● Document passage:
□ □ □ □ □

I think $\theta \in [0,1/2)$ is right, but cant proof it

Answer 1

For stability we need $$\dfrac{|1+h\theta \lambda|}{|1+h\lambda (\theta -1)|}<1$$ or instead \begin{align} &\Bigl(\dfrac{1+h\theta \lambda}{1+h\lambda (\theta -1)}\Bigr)^2<1\\ \Leftrightarrow &(1+h\theta \lambda)^2< (1+h\lambda (\theta -1))^2 \\ \Leftrightarrow & 1+2h\theta \lambda+(h\theta \lambda)^2<1+2h\lambda(\theta-1) +(h\lambda(\theta-1))^2 \\ \Leftrightarrow &(h\theta \lambda)^2 < -2h\lambda + h^2\lambda^2 (\theta^2-2\theta +1)\\ \Leftrightarrow & 0 < -2h\lambda -2h^2\lambda^2\theta +h^2\lambda^2 \\ \Leftrightarrow & 2 h^2\lambda^2 \theta < h^2\lambda^2 - 2h\lambda \\ \Leftrightarrow & \theta < \frac12 -\frac{1}{h\lambda} \end{align} I was a bit confused, because it seems you knew the answer was $\theta \in [0,\frac12)$, but a random check on the following example made me optimistic that I was correct (of course this is only one single example). \begin{align} u_0 = 1, \ \lambda = -0.5, \ h=0.1 \end{align} Then for $\theta =\frac12-\frac{1}{0.1\cdot(-0.5)}=20.5$ we get $u_1=-1.00000000000001$ (using Octave). But using $\theta = 20.499$ we get $u_1=-0.999600079984009$, which is of course no good approximation, but the method will converge to $0$. Feel free to correct my answer if there is anything wrong.

□ □ □ □ □

(Data for reading charts)
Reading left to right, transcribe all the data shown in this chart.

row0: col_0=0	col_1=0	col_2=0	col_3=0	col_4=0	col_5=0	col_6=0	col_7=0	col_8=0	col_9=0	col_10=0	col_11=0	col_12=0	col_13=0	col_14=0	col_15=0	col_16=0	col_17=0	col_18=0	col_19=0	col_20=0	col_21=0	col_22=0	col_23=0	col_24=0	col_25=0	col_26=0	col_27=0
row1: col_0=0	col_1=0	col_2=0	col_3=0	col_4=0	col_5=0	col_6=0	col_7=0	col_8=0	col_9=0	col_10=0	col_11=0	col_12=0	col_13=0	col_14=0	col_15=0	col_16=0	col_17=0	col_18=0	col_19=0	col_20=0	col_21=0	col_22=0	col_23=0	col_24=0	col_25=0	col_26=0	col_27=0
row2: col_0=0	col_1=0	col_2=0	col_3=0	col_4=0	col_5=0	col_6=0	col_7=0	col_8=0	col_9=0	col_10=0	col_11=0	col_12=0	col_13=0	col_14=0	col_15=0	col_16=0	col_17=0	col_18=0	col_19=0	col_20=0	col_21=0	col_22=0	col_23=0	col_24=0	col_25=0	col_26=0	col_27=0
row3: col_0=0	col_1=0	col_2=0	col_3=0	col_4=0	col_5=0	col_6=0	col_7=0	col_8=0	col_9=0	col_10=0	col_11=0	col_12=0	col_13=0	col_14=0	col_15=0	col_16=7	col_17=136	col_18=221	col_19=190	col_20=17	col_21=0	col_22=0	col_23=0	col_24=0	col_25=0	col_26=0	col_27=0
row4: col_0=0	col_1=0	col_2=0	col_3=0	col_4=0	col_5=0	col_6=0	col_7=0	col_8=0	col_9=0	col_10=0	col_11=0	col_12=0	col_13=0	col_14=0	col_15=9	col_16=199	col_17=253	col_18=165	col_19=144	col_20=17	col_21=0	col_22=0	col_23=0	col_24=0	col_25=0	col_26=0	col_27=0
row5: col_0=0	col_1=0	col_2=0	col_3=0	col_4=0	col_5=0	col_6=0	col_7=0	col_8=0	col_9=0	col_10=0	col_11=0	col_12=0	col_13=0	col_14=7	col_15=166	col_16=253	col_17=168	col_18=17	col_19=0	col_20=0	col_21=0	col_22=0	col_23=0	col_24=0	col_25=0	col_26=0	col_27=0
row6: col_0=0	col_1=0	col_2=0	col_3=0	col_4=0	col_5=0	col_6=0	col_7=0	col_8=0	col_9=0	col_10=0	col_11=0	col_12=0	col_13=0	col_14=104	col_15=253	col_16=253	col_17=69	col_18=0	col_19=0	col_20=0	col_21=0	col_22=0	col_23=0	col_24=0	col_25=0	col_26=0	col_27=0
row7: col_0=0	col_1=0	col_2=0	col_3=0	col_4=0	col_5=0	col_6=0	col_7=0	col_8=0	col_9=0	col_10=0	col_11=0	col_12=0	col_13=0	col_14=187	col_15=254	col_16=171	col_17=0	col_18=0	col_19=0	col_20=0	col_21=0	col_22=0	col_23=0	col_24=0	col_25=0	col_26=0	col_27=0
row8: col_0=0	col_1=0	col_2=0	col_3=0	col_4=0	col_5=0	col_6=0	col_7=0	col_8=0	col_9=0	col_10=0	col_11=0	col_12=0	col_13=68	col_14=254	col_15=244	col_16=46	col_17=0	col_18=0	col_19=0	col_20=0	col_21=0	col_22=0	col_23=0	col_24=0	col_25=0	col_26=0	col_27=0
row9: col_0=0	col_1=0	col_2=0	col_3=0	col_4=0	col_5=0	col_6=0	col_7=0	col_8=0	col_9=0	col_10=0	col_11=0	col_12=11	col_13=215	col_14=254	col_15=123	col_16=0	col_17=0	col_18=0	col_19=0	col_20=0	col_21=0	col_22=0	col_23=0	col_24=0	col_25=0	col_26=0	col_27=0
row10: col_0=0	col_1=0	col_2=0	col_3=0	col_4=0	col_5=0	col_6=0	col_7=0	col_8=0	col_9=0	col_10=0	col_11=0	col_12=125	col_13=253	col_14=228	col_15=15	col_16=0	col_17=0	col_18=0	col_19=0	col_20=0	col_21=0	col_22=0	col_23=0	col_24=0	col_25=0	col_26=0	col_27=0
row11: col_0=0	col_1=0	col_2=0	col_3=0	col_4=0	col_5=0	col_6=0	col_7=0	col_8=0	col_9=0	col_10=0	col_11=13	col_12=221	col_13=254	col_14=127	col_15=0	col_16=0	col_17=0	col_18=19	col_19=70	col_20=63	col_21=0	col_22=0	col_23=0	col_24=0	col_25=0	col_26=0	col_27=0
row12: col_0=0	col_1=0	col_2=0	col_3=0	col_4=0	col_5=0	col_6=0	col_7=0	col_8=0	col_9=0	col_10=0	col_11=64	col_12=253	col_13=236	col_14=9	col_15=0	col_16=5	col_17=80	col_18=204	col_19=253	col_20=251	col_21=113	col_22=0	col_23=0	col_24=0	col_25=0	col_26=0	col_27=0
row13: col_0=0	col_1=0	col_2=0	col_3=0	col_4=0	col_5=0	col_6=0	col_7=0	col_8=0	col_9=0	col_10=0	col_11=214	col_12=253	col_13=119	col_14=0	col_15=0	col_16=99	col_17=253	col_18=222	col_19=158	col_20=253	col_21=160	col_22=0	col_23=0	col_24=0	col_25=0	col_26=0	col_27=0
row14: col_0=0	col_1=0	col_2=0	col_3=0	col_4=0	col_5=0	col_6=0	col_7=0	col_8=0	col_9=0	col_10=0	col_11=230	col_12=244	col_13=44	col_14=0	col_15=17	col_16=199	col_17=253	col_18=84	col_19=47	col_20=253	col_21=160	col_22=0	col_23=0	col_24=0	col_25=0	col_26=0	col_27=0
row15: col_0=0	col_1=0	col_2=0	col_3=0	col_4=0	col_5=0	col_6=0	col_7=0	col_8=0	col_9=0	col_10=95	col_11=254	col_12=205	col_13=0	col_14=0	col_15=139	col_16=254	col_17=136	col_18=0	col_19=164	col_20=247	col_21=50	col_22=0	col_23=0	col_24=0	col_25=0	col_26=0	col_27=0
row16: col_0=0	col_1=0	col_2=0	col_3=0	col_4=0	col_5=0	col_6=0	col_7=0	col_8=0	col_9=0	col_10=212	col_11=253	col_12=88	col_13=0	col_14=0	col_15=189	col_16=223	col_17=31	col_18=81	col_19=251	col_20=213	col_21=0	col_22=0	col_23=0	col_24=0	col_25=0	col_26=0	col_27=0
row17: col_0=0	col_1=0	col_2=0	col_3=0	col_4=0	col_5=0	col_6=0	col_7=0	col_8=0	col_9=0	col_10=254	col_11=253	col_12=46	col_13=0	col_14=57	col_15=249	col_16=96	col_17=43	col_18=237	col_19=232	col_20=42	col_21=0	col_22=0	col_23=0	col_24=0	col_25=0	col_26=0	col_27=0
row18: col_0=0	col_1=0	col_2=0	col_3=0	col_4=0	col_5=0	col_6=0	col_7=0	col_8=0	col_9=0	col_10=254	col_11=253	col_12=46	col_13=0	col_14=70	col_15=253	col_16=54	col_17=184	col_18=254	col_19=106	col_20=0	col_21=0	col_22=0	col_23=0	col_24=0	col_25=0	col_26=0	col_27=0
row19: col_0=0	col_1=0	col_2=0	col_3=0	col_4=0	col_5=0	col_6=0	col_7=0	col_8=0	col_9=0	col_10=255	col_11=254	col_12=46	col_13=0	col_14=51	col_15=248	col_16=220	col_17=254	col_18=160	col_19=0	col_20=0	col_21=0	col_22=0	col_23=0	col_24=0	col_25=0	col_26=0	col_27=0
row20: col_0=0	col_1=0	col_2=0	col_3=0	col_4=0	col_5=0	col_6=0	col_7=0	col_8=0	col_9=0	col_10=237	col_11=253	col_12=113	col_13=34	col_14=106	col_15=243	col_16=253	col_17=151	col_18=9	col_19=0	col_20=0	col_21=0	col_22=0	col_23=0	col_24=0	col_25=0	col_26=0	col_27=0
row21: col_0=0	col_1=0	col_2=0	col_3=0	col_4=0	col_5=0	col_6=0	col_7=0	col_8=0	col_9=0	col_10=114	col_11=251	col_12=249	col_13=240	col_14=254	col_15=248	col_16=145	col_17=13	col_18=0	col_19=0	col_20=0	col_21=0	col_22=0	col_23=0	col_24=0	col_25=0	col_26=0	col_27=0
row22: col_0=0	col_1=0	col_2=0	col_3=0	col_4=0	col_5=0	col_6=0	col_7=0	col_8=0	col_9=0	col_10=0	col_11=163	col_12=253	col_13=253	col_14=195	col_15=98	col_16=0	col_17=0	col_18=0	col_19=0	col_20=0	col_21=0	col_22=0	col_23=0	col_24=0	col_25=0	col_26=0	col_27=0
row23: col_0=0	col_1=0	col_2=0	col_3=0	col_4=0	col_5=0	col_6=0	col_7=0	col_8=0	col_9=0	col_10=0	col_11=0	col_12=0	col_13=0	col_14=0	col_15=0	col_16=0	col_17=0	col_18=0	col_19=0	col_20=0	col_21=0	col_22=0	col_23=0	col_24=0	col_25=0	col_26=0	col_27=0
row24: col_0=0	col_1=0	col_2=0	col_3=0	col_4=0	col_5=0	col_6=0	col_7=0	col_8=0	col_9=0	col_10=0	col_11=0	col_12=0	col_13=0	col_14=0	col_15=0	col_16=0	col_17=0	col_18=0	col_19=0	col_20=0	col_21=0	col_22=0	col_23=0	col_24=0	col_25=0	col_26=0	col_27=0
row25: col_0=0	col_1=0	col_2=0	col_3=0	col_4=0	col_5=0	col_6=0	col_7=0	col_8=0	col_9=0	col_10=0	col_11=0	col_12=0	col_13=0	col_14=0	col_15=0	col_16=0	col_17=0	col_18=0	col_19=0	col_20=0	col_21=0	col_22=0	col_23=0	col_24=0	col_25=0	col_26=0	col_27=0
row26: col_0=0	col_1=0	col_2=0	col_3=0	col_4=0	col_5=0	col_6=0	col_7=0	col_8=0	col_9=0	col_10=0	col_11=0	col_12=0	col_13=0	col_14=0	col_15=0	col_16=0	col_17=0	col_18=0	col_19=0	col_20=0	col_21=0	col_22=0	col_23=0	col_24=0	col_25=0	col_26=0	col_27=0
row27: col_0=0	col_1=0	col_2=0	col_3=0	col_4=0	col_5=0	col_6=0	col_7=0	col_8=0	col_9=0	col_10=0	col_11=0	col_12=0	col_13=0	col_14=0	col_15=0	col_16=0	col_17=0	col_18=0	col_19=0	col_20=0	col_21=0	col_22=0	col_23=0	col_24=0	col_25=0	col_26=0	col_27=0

□ □ □ □ □

● Problem:
In the forum thread, the "random check on the following example" fixes some quantities to set values. List each of these quantities with its value. The rows have nothing to do with this.

● Reply:
u_0 = 1
λ = −0.5
h = 0.1